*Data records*

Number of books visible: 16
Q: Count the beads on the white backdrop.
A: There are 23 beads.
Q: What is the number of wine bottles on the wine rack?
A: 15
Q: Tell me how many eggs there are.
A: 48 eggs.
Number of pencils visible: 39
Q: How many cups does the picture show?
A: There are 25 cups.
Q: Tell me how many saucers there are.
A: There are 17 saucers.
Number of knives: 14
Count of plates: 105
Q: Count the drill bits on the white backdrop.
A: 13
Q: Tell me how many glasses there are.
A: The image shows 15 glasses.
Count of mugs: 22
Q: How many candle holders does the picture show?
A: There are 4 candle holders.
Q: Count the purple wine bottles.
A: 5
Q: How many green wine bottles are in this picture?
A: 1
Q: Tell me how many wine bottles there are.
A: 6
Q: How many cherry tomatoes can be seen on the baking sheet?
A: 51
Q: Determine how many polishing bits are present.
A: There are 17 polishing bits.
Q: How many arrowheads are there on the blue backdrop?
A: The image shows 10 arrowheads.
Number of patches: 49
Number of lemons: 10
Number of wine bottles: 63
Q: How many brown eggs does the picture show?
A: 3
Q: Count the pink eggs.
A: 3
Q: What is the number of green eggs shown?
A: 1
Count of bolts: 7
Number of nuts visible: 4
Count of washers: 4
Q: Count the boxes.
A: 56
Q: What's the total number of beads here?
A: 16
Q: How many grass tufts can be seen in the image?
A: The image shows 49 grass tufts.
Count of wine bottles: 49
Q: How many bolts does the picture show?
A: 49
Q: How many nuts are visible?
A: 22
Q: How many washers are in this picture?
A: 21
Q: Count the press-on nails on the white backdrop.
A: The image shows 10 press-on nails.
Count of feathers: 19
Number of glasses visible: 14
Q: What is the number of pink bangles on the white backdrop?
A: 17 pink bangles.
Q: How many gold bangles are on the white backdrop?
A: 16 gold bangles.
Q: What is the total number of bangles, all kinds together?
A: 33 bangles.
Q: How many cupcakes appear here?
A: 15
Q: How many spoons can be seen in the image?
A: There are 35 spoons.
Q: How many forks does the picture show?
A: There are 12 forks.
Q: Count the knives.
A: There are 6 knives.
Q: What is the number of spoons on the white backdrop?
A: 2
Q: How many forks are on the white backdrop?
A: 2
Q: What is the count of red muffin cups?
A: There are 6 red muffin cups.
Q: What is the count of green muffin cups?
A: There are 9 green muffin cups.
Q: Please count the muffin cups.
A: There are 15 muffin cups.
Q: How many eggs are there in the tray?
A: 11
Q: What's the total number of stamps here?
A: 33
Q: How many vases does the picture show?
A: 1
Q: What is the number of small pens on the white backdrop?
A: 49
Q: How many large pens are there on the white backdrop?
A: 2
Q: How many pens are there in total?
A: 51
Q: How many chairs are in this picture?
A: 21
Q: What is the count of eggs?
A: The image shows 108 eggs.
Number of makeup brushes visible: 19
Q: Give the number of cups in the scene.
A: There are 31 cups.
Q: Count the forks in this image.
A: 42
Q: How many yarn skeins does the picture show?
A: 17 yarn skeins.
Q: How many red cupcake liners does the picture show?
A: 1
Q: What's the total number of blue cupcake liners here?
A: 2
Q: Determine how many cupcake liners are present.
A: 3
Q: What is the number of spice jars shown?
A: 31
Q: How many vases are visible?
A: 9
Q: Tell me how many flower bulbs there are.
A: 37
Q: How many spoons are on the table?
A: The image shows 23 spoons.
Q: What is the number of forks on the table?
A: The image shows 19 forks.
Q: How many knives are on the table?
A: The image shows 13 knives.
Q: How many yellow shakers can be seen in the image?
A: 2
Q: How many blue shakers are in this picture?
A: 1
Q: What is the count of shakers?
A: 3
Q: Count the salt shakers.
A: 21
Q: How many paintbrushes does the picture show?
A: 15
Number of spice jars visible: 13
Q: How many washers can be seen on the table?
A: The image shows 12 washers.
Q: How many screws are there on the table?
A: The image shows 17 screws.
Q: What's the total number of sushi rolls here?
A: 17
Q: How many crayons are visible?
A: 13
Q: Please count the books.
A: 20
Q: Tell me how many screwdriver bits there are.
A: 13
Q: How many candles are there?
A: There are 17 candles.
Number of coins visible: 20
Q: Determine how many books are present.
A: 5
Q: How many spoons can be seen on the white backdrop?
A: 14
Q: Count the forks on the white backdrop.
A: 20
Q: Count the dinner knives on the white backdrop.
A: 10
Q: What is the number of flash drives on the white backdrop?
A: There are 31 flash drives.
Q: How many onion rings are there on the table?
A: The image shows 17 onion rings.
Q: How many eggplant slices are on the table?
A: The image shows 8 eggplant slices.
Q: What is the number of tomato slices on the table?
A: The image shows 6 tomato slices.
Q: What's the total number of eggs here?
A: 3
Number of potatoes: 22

*THE EXERCISE*
Quote every row above word for word, from the first to the last.

*ANSWER FOR THIS EXERCISE*
Number of books visible: 16
Q: Count the beads on the white backdrop.
A: There are 23 beads.
Q: What is the number of wine bottles on the wine rack?
A: 15
Q: Tell me how many eggs there are.
A: 48 eggs.
Number of pencils visible: 39
Q: How many cups does the picture show?
A: There are 25 cups.
Q: Tell me how many saucers there are.
A: There are 17 saucers.
Number of knives: 14
Count of plates: 105
Q: Count the drill bits on the white backdrop.
A: 13
Q: Tell me how many glasses there are.
A: The image shows 15 glasses.
Count of mugs: 22
Q: How many candle holders does the picture show?
A: There are 4 candle holders.
Q: Count the purple wine bottles.
A: 5
Q: How many green wine bottles are in this picture?
A: 1
Q: Tell me how many wine bottles there are.
A: 6
Q: How many cherry tomatoes can be seen on the baking sheet?
A: 51
Q: Determine how many polishing bits are present.
A: There are 17 polishing bits.
Q: How many arrowheads are there on the blue backdrop?
A: The image shows 10 arrowheads.
Number of patches: 49
Number of lemons: 10
Number of wine bottles: 63
Q: How many brown eggs does the picture show?
A: 3
Q: Count the pink eggs.
A: 3
Q: What is the number of green eggs shown?
A: 1
Count of bolts: 7
Number of nuts visible: 4
Count of washers: 4
Q: Count the boxes.
A: 56
Q: What's the total number of beads here?
A: 16
Q: How many grass tufts can be seen in the image?
A: The image shows 49 grass tufts.
Count of wine bottles: 49
Q: How many bolts does the picture show?
A: 49
Q: How many nuts are visible?
A: 22
Q: How many washers are in this picture?
A: 21
Q: Count the press-on nails on the white backdrop.
A: The image shows 10 press-on nails.
Count of feathers: 19
Number of glasses visible: 14
Q: What is the number of pink bangles on the white backdrop?
A: 17 pink bangles.
Q: How many gold bangles are on the white backdrop?
A: 16 gold bangles.
Q: What is the total number of bangles, all kinds together?
A: 33 bangles.
Q: How many cupcakes appear here?
A: 15
Q: How many spoons can be seen in the image?
A: There are 35 spoons.
Q: How many forks does the picture show?
A: There are 12 forks.
Q: Count the knives.
A: There are 6 knives.
Q: What is the number of spoons on the white backdrop?
A: 2
Q: How many forks are on the white backdrop?
A: 2
Q: What is the count of red muffin cups?
A: There are 6 red muffin cups.
Q: What is the count of green muffin cups?
A: There are 9 green muffin cups.
Q: Please count the muffin cups.
A: There are 15 muffin cups.
Q: How many eggs are there in the tray?
A: 11
Q: What's the total number of stamps here?
A: 33
Q: How many vases does the picture show?
A: 1
Q: What is the number of small pens on the white backdrop?
A: 49
Q: How many large pens are there on the white backdrop?
A: 2
Q: How many pens are there in total?
A: 51
Q: How many chairs are in this picture?
A: 21
Q: What is the count of eggs?
A: The image shows 108 eggs.
Number of makeup brushes visible: 19
Q: Give the number of cups in the scene.
A: There are 31 cups.
Q: Count the forks in this image.
A: 42
Q: How many yarn skeins does the picture show?
A: 17 yarn skeins.
Q: How many red cupcake liners does the picture show?
A: 1
Q: What's the total number of blue cupcake liners here?
A: 2
Q: Determine how many cupcake liners are present.
A: 3
Q: What is the number of spice jars shown?
A: 31
Q: How many vases are visible?
A: 9
Q: Tell me how many flower bulbs there are.
A: 37
Q: How many spoons are on the table?
A: The image shows 23 spoons.
Q: What is the number of forks on the table?
A: The image shows 19 forks.
Q: How many knives are on the table?
A: The image shows 13 knives.
Q: How many yellow shakers can be seen in the image?
A: 2
Q: How many blue shakers are in this picture?
A: 1
Q: What is the count of shakers?
A: 3
Q: Count the salt shakers.
A: 21
Q: How many paintbrushes does the picture show?
A: 15
Number of spice jars visible: 13
Q: How many washers can be seen on the table?
A: The image shows 12 washers.
Q: How many screws are there on the table?
A: The image shows 17 screws.
Q: What's the total number of sushi rolls here?
A: 17
Q: How many crayons are visible?
A: 13
Q: Please count the books.
A: 20
Q: Tell me how many screwdriver bits there are.
A: 13
Q: How many candles are there?
A: There are 17 candles.
Number of coins visible: 20
Q: Determine how many books are present.
A: 5
Q: How many spoons can be seen on the white backdrop?
A: 14
Q: Count the forks on the white backdrop.
A: 20
Q: Count the dinner knives on the white backdrop.
A: 10
Q: What is the number of flash drives on the white backdrop?
A: There are 31 flash drives.
Q: How many onion rings are there on the table?
A: The image shows 17 onion rings.
Q: How many eggplant slices are on the table?
A: The image shows 8 eggplant slices.
Q: What is the number of tomato slices on the table?
A: The image shows 6 tomato slices.
Q: What's the total number of eggs here?
A: 3
Number of potatoes: 22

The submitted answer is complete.